* De nouveaux rapports identités-territoires

La prégnance des cadres et des agendas nationaux impose simultanément un travail de déconstruction et de reconstruction des rapports entre les identités et les territoires, exigeant notamment des journalistes des qualités d’adaptation qui varient selon les groupes nationaux et les individus. Dans l’écriture des commentaires, le “ point de vue européen ” se construit ainsi sur une distorsion entre l’usage de la langue que le journaliste, nouvellement intégré à la rédaction, relie spontanément à un contexte national particulier - en l’occurrence, son pays d’origine - et le territoire, beaucoup plus vaste, du téléspectateur : le journaliste français doit à la fois désapprendre à parler à ses seuls compatriotes et apprendre à s’adresser à des téléspectateurs francophones, qui peuvent être des Suisses, des Belges, des Maghrébins ou des Québecois.

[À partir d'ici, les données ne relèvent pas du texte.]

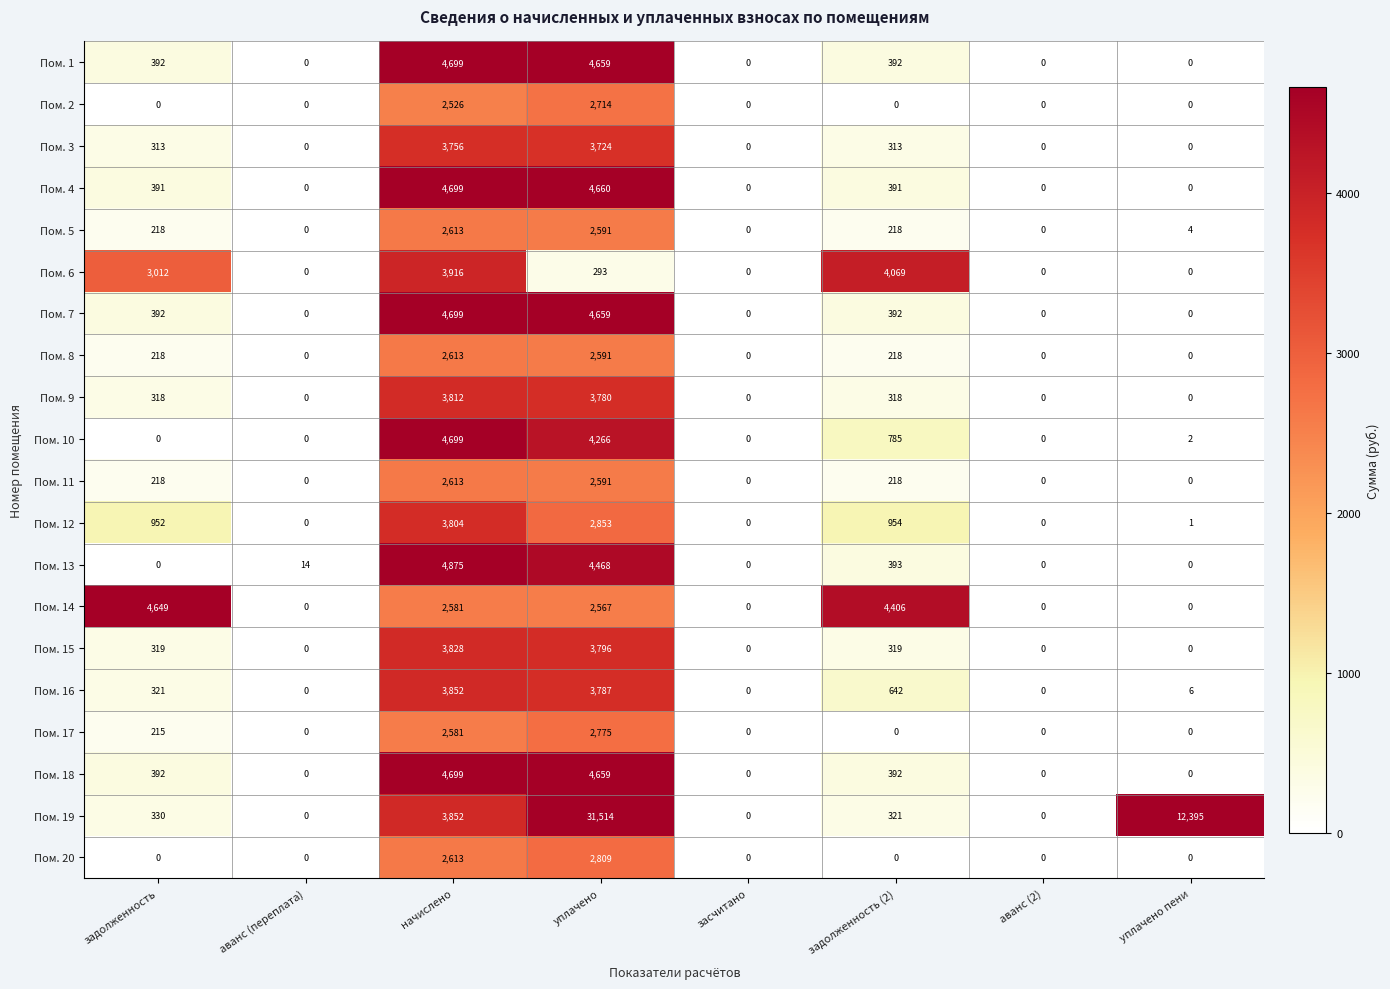

What is the spread (max minus min) of values at начислено?

2349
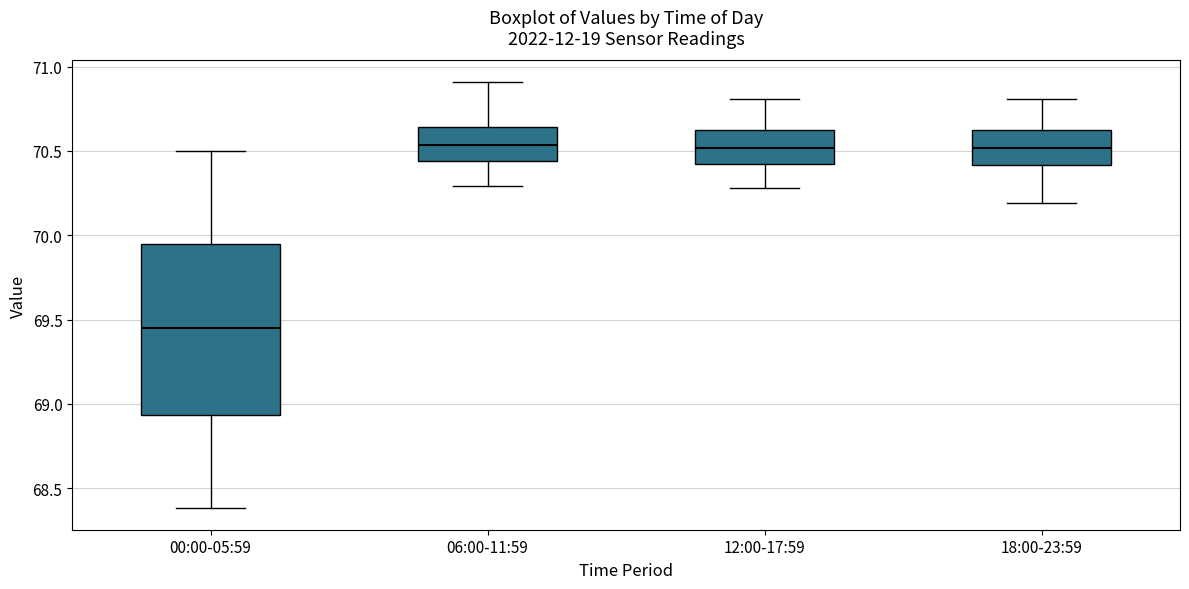

Where is the upper edge of the box for 06:00-11:59 on the y-axis? The values are not printed on the chart, so give them approximately, as read against the axis.

70.65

Ce qui implique, par exemple, pour un commentateur du Tournoi des Six Nations de bannir tout pronom possessif lorsqu’il signale l’arrivée dans la tribune d’honneur du Stade de France d’un ministre de la République. “ Notre ministre de la Jeunesse et des Sports ” deviendra sur Euronews : “ Le ministre français de la Jeunesse et des Sports ”. Il est également recommandé de ne pas abuser des jeux de mots, de privilégier la clarté du style et de respecter scrupuleusement, lors de l’énonciation des noms propres, les règles de prononciation et d’accentuation inhérentes à chacune des langues. Un effort de diction perçu par la très grande majorité des journalistes d’Euronews comme une marque de respect de la diversité des cultures et des téléspectateurs de la chaîne européenne. Le rappel de ces règles se transmet de bouche à oreille à l’intérieur de la rédaction qui, d’une certaine façon, s’auto-contrôle. Lors d’une grande soirée de football, un journaliste de la rubrique “ sport ” peut être ainsi amené à prononcer dans des langues différentes de sa langue maternelle plus d’une centaine de noms de sportifs. Avant que ses confrères ne mixent dans leurs langues respectives leurs comptes rendus des matchs de la Bundesliga, le journaliste allemand prononce à haute voix à la demande générale les noms mentionnés dans les commentaires, susceptibles d’induire leurs auteurs en erreur. Cette “ criée ” des noms s’effectue sans problème dans toutes les langues diffusées sur Euronews. La difficulté surgit, en fait, lorsque le journaliste se trouve confronté à une langue que ne maîtrise aucun membre de la rédaction : linguistiquement parlant, une rencontre de Coupe du monde de football entre l’Arabie Saoudite et la Corée du Sud est un match à hauts risques pour les commentateurs d’Euronews.

Ce respect scrupuleux de la diction correcte des noms propres et l’attention égale portée dans ce domaine à toutes les langues d’Euronews sans distinction, constituent l’une des “ marques de fabrique ” de l’information sur la chaîne européenne et nous semblent renvoyer à un constat plus fondamental : au-delà des tâtonnements inévitables qu’implique toute recherche d’une information “ différente ”, c’est peut-être dans cet ensemble disparate d’usages, de dispositions inégalement acquises au cours d’une pratique professionnelle, elle-même traversée de contradictions entre des intérêts divergents et soumise à de très fortes contraintes économiques et politiques, que réside la singularité du travail journalistique à Euronews : dans cette aptitude individuelle et collective, non seulement à s’ouvrir au monde, mais, très concrètement, à se penser autre. Et à reconsidérer entièrement sa relation au téléspectateur.

“ Le fait de travailler ensemble, c’est extraordinaire ”, raconte une journaliste française de la chaîne 239 . “ Chaque jour, ta vision du monde s’élargit, tu relativises tout ce que tu as appris, tous tes préjugés, toutes tes idées préconçues. Pas seulement sur les autres, mais aussi sur toi dans ta vie quotidienne. Et je pense que les news, on les voit aussi comme cela (…) Au bout d’un moment, tu es un peu dans un monde à part. Moi, tu vois, je n’ai jamais été aussi peu au courant de l’actualité française que depuis que je travaille ici. Parce que souvent elle ne me paraît pas intéressante, elle me paraît petite, triviale. Ici, tu t’habitues tellement à avoir une autre perspective que, finalement, tu oublies un peu de quel pays tu viens (…) Mais cela t’apporte d’autres idées. C’est surtout un moyen de rapprocher les gens. A Euronews, du moins, c’est ce que l’on essaie de faire.”

Une intention appréciée à l’Institut cubain de la radio et de la télévision.

Notes
239.

Sonja Fuhrmann, Entretien avec Isabelle Ory, journaliste à Euronews, op.cit.